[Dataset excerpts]
##########

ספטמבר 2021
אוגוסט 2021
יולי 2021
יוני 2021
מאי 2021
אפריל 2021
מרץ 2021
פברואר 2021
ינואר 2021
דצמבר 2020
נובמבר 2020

##########

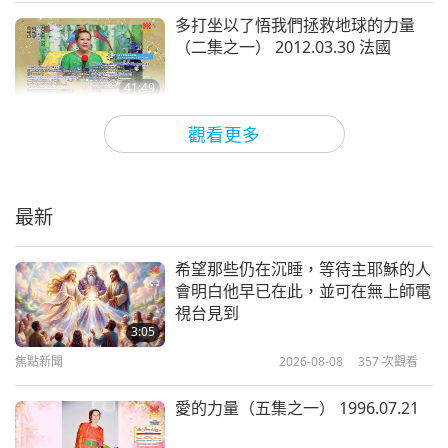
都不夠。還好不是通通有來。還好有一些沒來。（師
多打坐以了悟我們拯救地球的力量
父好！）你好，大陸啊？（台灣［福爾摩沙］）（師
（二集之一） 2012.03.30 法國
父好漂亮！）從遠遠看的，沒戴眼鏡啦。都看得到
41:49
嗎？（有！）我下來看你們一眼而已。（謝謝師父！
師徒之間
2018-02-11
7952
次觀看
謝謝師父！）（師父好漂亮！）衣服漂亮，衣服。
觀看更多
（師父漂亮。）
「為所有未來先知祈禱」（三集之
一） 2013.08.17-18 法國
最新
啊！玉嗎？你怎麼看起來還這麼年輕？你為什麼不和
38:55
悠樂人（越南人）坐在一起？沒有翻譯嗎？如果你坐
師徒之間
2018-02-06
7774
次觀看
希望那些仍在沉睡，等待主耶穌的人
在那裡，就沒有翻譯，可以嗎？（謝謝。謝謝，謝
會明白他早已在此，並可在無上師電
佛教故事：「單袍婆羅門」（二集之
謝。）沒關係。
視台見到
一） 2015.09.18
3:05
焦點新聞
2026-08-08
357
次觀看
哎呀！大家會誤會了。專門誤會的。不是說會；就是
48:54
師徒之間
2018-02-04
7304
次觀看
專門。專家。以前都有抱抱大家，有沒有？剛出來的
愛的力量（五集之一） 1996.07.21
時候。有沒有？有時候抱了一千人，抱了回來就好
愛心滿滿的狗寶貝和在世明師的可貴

##########

What the exercise asks: Give again exactly, and only, the lines above starting at the one with "ספטמבר 2021" and ending at the one with "נובמבר 2020".

Result:
ספטמבר 2021
אוגוסט 2021
יולי 2021
יוני 2021
מאי 2021
אפריל 2021
מרץ 2021
פברואר 2021
ינואר 2021
דצמבר 2020
נובמבר 2020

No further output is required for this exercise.